In a bizarre encounter, the great Bob Wellings jousts with chain-smoking Robert Plant and ‘Bonzo’ Bonham. It seems Bob is struggling to get to grips with the popularity of the Led Zeppelin sound and resorts to probing them about how much money they have. You’ve got to get up earlier in the morning if you think you’re going to pull the wool over Robert Plant‘s eyes, Bob. But what an odd and rare TV moment that was and don’t they sound posh?

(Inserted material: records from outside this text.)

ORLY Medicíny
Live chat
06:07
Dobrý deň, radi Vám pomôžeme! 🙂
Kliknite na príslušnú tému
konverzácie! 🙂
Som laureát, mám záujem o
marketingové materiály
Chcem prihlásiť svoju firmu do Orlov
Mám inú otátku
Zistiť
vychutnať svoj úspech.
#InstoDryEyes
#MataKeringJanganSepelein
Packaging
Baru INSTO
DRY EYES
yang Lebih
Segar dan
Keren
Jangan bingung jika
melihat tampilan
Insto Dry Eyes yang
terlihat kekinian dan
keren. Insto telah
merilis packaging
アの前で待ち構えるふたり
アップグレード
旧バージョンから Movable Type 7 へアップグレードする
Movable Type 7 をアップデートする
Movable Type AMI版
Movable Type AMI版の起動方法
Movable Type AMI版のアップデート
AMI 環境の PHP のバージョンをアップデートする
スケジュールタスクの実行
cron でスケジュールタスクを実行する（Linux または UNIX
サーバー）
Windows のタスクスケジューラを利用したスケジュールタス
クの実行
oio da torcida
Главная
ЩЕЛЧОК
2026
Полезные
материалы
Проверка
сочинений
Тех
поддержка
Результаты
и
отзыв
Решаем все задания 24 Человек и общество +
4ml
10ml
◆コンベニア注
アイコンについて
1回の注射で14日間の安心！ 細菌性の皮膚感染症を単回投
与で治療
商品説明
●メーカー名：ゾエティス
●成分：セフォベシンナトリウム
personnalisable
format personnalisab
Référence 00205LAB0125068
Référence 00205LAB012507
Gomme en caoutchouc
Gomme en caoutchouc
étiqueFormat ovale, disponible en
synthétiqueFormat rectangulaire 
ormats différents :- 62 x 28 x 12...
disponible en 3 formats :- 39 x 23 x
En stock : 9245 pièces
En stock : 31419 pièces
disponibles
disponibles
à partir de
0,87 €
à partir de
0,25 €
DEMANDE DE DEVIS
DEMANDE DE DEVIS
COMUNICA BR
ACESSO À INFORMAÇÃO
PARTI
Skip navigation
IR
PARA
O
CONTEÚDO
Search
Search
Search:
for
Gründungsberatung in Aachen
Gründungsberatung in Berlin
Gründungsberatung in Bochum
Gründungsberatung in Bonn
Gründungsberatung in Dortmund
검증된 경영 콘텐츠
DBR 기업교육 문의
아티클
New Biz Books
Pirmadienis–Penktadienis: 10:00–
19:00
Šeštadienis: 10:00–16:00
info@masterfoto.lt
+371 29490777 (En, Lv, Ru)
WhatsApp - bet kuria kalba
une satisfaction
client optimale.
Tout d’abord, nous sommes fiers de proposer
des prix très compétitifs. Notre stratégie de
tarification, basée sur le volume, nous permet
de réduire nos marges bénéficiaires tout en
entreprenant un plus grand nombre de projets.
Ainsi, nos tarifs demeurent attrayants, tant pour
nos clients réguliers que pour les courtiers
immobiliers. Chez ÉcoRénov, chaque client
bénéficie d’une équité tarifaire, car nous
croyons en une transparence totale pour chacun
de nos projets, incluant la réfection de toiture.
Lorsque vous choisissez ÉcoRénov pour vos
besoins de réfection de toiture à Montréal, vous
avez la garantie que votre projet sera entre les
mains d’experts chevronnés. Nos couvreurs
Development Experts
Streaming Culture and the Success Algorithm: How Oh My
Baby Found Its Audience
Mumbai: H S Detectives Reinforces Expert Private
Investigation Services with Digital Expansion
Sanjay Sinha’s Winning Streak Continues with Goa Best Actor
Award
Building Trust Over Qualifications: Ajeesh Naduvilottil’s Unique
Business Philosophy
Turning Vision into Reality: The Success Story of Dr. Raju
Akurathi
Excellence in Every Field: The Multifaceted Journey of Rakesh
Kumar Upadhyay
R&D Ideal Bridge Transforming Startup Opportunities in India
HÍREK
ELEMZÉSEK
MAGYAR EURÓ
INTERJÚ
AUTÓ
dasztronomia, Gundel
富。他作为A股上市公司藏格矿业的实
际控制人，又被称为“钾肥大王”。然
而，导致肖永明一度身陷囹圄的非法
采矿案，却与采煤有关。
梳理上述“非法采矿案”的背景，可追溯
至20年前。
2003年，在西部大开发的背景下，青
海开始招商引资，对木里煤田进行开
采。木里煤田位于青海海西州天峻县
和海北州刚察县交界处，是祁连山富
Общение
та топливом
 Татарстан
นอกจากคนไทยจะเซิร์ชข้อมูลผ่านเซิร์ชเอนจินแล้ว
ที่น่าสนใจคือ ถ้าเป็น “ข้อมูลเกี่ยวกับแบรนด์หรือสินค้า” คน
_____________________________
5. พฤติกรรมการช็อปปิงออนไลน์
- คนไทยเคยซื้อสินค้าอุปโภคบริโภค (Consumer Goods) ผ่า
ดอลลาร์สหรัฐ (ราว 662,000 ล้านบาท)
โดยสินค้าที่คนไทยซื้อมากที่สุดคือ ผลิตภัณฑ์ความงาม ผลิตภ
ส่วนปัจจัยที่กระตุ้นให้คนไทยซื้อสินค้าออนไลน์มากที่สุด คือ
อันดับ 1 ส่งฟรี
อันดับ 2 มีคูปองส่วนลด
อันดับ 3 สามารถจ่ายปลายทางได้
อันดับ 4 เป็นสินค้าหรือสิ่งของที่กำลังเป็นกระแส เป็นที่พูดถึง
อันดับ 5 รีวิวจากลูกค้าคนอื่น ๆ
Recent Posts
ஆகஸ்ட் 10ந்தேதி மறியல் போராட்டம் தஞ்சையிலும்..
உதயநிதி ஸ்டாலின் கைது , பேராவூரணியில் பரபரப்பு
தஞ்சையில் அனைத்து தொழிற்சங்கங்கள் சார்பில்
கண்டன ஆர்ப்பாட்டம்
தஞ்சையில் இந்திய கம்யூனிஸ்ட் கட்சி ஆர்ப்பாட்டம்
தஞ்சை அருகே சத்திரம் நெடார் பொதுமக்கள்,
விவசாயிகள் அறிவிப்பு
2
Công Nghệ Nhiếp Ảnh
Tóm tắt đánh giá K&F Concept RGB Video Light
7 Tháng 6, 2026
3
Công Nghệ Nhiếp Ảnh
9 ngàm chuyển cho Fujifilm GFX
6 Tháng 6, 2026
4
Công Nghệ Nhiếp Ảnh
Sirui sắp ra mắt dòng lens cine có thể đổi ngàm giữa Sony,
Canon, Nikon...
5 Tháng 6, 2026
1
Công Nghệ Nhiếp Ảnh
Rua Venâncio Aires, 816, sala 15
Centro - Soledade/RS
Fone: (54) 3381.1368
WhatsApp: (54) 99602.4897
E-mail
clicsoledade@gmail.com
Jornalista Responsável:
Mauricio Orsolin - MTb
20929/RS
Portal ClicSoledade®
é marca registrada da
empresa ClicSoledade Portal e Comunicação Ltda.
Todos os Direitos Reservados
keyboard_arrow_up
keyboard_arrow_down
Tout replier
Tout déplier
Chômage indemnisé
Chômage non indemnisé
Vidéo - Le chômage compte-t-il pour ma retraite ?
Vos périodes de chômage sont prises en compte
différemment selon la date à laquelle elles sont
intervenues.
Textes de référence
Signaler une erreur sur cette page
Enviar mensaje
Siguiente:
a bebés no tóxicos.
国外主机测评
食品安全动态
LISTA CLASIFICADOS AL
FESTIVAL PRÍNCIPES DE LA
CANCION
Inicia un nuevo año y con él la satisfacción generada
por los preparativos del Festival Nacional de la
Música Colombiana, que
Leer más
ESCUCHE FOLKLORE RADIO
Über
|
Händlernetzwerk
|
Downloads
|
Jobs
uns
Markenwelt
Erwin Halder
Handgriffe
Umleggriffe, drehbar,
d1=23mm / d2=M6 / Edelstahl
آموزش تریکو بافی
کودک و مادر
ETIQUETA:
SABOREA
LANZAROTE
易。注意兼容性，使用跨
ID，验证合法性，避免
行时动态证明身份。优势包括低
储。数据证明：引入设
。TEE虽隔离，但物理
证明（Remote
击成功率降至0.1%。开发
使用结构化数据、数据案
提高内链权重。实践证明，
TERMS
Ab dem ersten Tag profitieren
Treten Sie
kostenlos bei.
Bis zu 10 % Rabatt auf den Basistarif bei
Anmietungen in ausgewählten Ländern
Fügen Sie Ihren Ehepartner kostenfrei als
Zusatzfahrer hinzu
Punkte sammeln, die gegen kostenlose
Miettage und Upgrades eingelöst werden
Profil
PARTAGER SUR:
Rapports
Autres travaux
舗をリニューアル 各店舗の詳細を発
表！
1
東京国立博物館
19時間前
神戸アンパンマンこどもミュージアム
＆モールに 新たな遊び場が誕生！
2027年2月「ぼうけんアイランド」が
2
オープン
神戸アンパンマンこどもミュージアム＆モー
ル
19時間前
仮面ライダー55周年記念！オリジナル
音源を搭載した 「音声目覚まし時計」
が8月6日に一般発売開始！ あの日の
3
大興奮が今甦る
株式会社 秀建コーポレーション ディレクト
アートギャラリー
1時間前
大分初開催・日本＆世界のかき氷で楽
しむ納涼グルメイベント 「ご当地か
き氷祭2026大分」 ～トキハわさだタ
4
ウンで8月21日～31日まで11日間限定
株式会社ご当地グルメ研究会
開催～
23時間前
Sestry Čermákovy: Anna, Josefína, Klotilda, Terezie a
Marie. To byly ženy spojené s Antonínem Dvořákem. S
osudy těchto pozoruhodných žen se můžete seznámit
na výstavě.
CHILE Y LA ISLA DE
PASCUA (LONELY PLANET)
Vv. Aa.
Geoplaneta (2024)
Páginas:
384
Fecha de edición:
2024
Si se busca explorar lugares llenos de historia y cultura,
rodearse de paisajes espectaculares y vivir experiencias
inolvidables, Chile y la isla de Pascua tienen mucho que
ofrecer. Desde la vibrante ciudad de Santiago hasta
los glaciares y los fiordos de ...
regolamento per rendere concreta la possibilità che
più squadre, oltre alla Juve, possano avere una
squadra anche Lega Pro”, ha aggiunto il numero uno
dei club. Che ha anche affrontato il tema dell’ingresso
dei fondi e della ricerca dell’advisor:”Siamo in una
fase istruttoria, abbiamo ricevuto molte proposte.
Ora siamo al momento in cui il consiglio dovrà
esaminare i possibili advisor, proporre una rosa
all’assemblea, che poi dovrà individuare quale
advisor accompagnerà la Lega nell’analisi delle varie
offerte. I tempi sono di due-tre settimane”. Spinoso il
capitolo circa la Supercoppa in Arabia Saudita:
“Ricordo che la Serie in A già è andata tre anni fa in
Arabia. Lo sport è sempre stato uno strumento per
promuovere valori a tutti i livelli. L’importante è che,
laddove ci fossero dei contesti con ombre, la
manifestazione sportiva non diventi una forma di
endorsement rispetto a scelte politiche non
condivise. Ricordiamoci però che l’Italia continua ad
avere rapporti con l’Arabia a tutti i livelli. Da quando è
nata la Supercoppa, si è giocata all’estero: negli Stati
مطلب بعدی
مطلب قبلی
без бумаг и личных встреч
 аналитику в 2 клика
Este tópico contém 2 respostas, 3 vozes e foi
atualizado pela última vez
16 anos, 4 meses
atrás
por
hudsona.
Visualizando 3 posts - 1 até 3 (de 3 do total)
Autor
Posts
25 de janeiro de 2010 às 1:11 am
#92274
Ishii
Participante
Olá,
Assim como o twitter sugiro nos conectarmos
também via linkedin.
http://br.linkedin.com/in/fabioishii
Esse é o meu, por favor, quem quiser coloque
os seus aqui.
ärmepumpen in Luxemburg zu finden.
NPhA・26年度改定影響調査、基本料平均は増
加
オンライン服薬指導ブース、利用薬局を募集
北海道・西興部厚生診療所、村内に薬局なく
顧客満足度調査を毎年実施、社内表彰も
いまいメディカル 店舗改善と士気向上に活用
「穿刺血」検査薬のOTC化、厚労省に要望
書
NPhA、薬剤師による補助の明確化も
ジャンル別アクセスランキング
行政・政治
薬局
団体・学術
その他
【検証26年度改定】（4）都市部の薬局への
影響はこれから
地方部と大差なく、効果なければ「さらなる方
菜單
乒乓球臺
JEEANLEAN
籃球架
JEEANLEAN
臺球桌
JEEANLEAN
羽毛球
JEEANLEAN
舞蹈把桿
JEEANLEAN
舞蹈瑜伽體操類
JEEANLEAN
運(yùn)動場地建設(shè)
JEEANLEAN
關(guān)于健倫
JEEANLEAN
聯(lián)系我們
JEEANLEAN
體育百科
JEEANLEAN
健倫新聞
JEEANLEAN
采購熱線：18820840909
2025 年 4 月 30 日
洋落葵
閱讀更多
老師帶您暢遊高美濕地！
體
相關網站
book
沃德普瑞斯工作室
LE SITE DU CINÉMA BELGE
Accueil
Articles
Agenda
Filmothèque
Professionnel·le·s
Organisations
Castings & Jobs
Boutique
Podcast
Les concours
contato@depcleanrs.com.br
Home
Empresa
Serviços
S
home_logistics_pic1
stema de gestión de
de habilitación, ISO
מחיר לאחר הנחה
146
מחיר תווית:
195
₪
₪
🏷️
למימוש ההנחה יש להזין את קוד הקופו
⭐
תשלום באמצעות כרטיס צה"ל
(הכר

And I wonder if this put the Led Zeppelin boys off interviews for the next 30 years?
Nationwide might have been bizarre, even in the context of its own time, but it was never dull, unlike The One Show which takes lugubriousness to a hitherto unknown level. Interviews on TOS make Alan Partridge interviews seem in-depth.
The Nationwide presenters moved on to pastures new. Shamed presenter Bob Wellings went to Nationwide-on-amphetamines consumer show That’s Life, Bob Langley, Donnie McLeod pitched up at Pebble Mill, Frank Bough to breakfast TV, Sue Lawley to Desert Island Discs and Hugh Scully to Antiques Roadshow, amongst many others.
Michael ‘Mr Nationwide’ Barrett jumped ship early in 1977 after his affair to co-host Dilys Morgan leaked out. He had had cameos as a punk in The Goodies and as ‘himself’ in the legendary 1969 Peter Sellers film ‘The Magic Christian’ (The Magic Christian: The Most 60s Film Ever Made?) and even on the Harry Enfield Smash and Nicey documentary in 1994.
Micheal died in 2022 at the grand old age of 94 having fathered 9 (nine) children.
Now what a great Nationwide story that would have made.